Dessa vez, Gil foi corroborado pelo vice-presidente de pesquisas da Gartner Cassio Dreyfuss. Segundo o executivo, a consultoria se esforça muito para mostrar aos clientes que não é suficiente observar a taxa/custo para comparar os preços entre diferentes fontes de outsourcing. “Se a comparação for completa, levando em conta todos os elementos que geram custo e trazem retorno, o Brasil prova sua competitividade”, afirma.

As declarações foram realizadas durante a Conferência Outsourcing América Latina 2010 da Gartner, realizada em conjunto com o Brasscom Global IT Forum, evento organizado pela entidade para mostrar o potencial do Brasil como fornecedor de softwares e serviços. Além de movimentar 100 milhões de dólares em negócios e gerar 2 mil empregos, Gil espera que o evento ajude o País a atingir a meta de exportar 5 bilhões de dólares em TI em 2011.

Segundo Gil, a maior parcela dos participantes que a Brasscom conseguiu atrair para seu fórum são da área financeira, setor que também deve colaborar para o crescimento dos números de exportação. “O Brasil tem a melhor tecnologia para esse setor e temos o papel de mostrar isso para clientes internacionais”.

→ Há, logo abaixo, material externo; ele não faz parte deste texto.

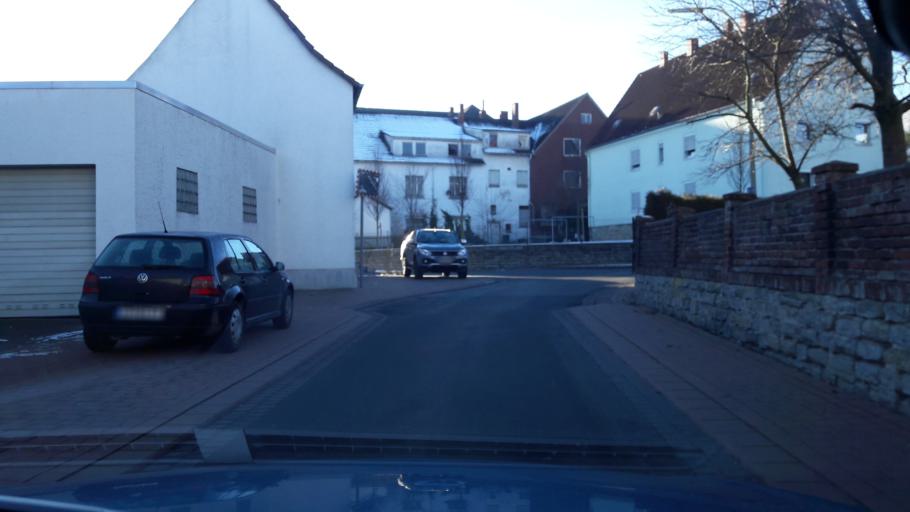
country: DE
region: North Rhine-Westphalia
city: Erwitte
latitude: 51.6139
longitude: 8.3359
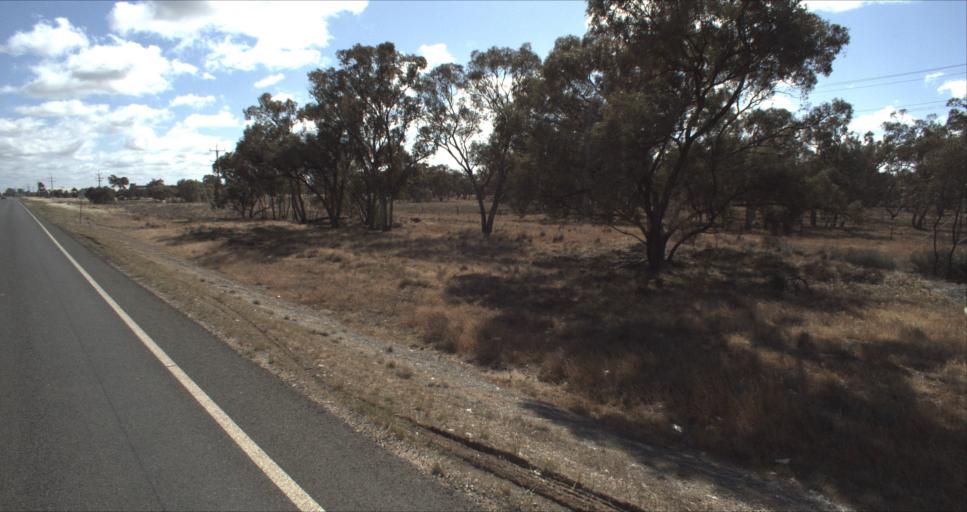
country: AU
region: New South Wales
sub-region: Murrumbidgee Shire
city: Darlington Point
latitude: -34.5213
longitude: 146.1757
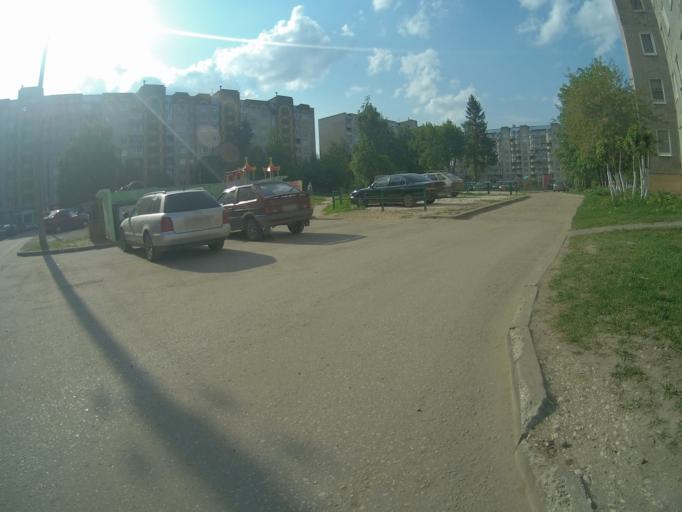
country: RU
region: Vladimir
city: Kommunar
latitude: 56.1681
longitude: 40.4478
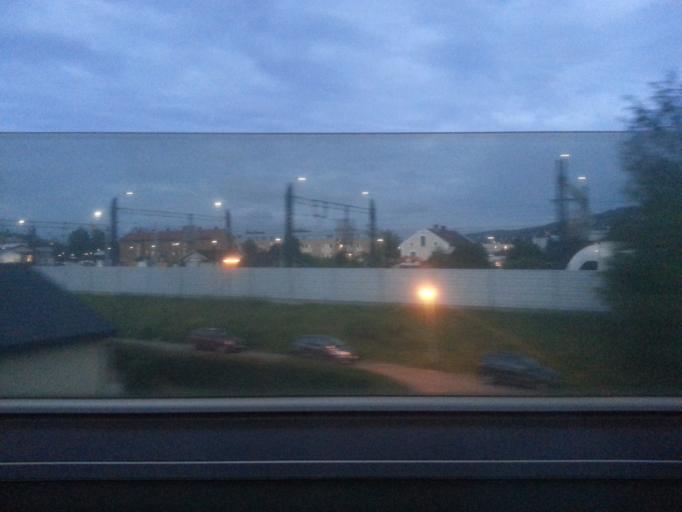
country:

Gil destacou também os desafios: para ganhar ainda mais competitividade, é necessário focar melhor a formação de mão de obra de acordo com demandas regionais, criar meios para aprimorar a formação no idioma inglês e, principalmente, conquistar no governo a redução do custo da mão de obra. A meta é deslocar a tributação trabalhista do número de funcionários para o faturamento da companhia. Assim, elimina-se um descompasso entre a indústria de TI e outras indústrias, que faturam mais com menos mão de obra.

Multinacionais
No desenvolvimento do mercado brasileiro, a Brasscom destacou o papel das multinacionais estrangeiras como importantes para a cadeia da indústria de TI no Brasil. As quatro principais exportadoras, de acordo com os últimos dados consolidados da Brasscom, são IBM, Accenture, EDS e BT. “São companhias que prestam serviços para suas matrizes, mas também para outras empresas estrangeiras. E o crescimento delas movimenta todo o setor, pois depende da prestação de serviços de outras companhias nacionais”, avalia o presidente da IBM América Latina e do Conselho Deliberativo da Brasscom, Rogério Oliveira.